*Material for the task*:
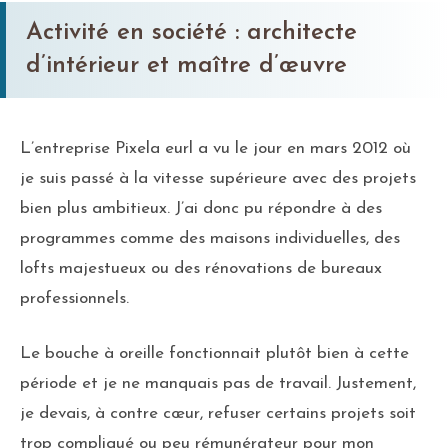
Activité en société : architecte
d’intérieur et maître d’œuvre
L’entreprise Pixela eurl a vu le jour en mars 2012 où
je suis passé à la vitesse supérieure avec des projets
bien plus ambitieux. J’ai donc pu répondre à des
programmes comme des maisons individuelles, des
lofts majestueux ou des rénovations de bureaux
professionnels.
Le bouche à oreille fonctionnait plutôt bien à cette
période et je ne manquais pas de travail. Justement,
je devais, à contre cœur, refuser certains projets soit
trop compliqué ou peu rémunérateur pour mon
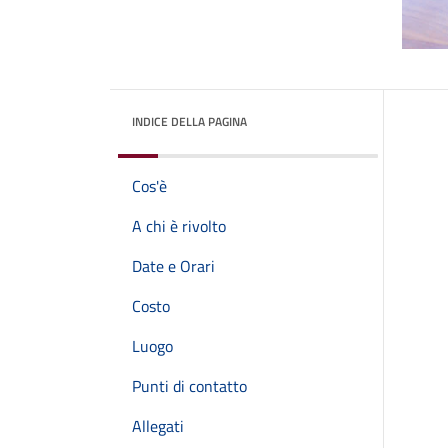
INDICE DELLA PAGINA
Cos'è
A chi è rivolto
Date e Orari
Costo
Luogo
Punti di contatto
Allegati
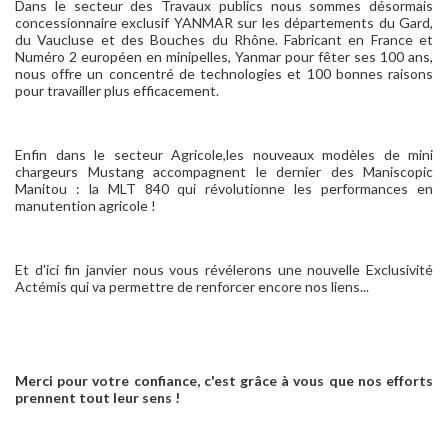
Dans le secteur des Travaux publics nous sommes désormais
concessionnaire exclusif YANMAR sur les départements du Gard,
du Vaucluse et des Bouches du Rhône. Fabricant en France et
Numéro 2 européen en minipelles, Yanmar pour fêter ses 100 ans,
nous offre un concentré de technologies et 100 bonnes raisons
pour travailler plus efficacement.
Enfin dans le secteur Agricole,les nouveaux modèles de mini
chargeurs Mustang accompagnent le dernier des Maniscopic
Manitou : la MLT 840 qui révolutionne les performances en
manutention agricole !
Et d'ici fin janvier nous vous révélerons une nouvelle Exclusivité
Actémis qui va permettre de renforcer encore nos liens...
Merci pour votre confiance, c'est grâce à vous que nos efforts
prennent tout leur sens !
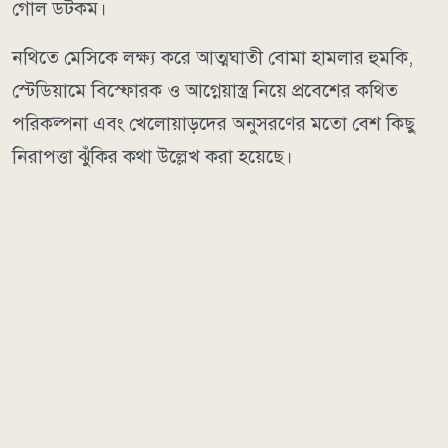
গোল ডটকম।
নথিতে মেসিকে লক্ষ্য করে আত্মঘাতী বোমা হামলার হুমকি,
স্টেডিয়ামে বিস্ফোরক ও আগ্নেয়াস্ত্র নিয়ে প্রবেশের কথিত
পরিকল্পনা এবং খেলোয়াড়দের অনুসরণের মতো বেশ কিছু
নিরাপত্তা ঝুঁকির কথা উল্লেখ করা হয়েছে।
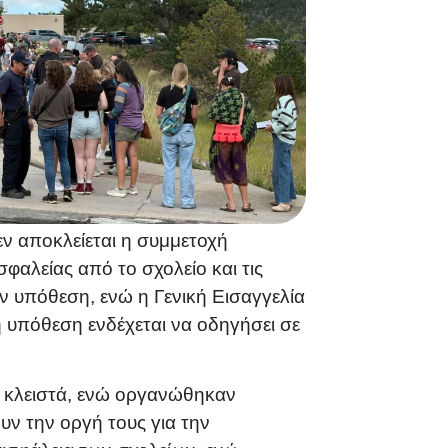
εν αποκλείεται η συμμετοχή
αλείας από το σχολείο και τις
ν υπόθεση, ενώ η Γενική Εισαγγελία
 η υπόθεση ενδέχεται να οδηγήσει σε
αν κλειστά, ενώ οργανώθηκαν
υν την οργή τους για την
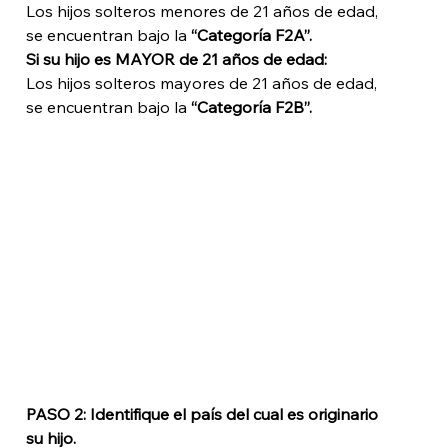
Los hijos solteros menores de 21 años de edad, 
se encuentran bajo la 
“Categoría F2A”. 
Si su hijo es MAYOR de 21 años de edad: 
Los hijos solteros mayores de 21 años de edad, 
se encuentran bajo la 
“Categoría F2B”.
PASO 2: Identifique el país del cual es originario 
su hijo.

* * *

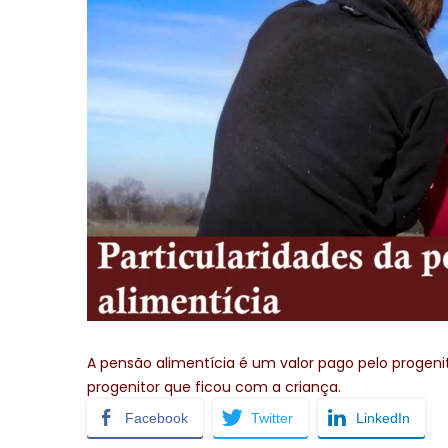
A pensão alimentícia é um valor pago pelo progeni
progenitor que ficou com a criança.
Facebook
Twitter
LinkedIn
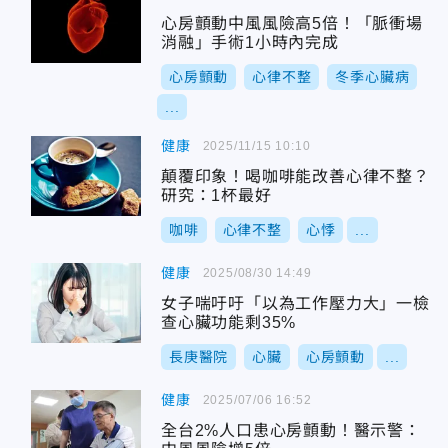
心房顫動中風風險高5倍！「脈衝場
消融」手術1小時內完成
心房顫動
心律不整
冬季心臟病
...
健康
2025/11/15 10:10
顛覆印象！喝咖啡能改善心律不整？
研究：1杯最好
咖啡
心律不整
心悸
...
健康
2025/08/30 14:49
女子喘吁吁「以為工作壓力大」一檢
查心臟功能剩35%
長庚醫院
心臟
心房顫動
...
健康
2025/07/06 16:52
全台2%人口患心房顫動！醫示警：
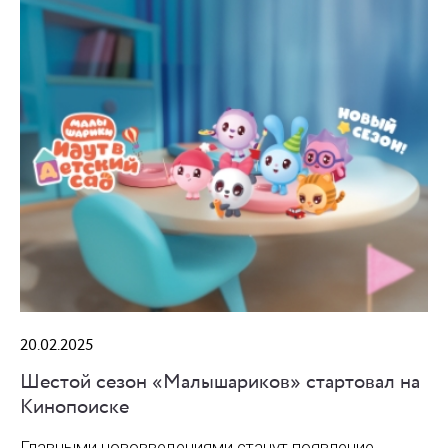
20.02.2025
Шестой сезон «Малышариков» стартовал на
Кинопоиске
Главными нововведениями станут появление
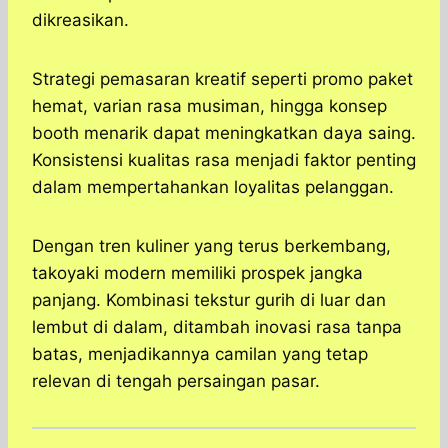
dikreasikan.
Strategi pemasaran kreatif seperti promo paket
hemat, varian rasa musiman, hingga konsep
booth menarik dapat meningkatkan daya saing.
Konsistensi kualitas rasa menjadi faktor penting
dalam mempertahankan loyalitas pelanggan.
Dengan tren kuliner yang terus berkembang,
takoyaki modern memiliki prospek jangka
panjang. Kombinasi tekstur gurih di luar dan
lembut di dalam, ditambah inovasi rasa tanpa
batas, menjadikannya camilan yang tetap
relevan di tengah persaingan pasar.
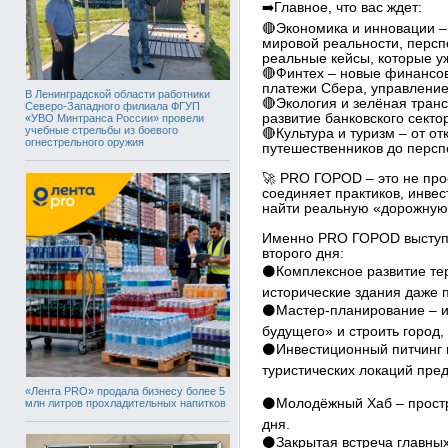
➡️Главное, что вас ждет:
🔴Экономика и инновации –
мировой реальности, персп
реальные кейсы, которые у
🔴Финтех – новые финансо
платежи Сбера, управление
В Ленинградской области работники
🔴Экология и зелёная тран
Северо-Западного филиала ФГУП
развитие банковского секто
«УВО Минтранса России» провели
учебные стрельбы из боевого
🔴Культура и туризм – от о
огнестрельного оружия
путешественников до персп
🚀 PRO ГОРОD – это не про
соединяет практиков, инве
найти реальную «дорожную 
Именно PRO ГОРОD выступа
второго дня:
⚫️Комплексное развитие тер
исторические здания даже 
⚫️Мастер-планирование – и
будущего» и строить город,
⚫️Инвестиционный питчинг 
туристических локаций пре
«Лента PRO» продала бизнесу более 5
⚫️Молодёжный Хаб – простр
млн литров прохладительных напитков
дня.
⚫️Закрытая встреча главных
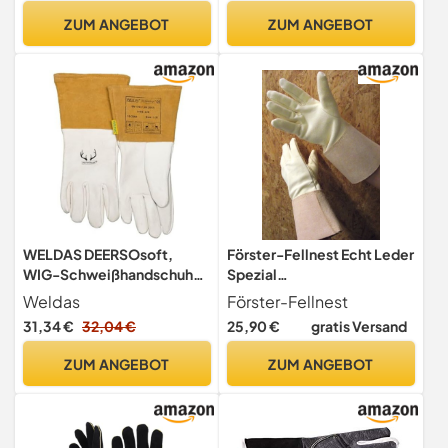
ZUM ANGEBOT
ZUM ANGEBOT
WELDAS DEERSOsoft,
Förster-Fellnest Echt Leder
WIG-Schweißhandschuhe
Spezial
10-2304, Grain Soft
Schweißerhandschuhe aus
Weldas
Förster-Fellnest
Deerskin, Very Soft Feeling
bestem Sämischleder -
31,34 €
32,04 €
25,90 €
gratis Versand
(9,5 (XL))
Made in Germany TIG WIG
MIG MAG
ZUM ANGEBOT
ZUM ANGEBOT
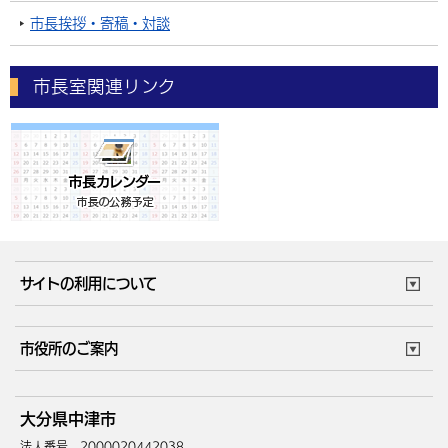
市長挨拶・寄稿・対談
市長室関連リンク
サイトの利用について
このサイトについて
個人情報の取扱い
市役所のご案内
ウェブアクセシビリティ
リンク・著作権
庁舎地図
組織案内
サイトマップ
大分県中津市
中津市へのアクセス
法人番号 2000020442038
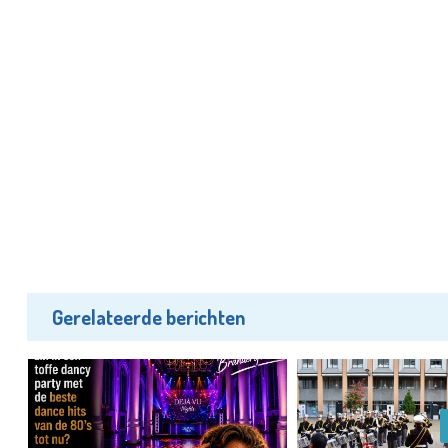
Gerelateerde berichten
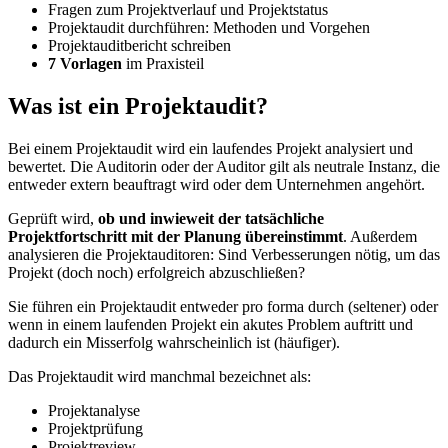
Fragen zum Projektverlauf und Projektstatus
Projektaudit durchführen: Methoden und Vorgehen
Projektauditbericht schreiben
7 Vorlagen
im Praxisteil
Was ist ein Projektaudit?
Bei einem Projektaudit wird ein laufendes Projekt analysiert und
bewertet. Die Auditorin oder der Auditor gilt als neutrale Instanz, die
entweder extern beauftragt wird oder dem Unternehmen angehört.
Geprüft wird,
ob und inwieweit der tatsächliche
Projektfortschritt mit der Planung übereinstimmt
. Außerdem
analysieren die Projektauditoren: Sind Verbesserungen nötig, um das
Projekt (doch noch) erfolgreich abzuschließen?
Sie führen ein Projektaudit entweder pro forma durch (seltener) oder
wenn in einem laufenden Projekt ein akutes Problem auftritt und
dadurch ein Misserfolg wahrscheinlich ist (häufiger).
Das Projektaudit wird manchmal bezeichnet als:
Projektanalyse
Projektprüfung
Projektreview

*Directions*: Some lines above may contain the string "pour". State how many of them the records have, and nothing more.

*Solution for this exercise*: 4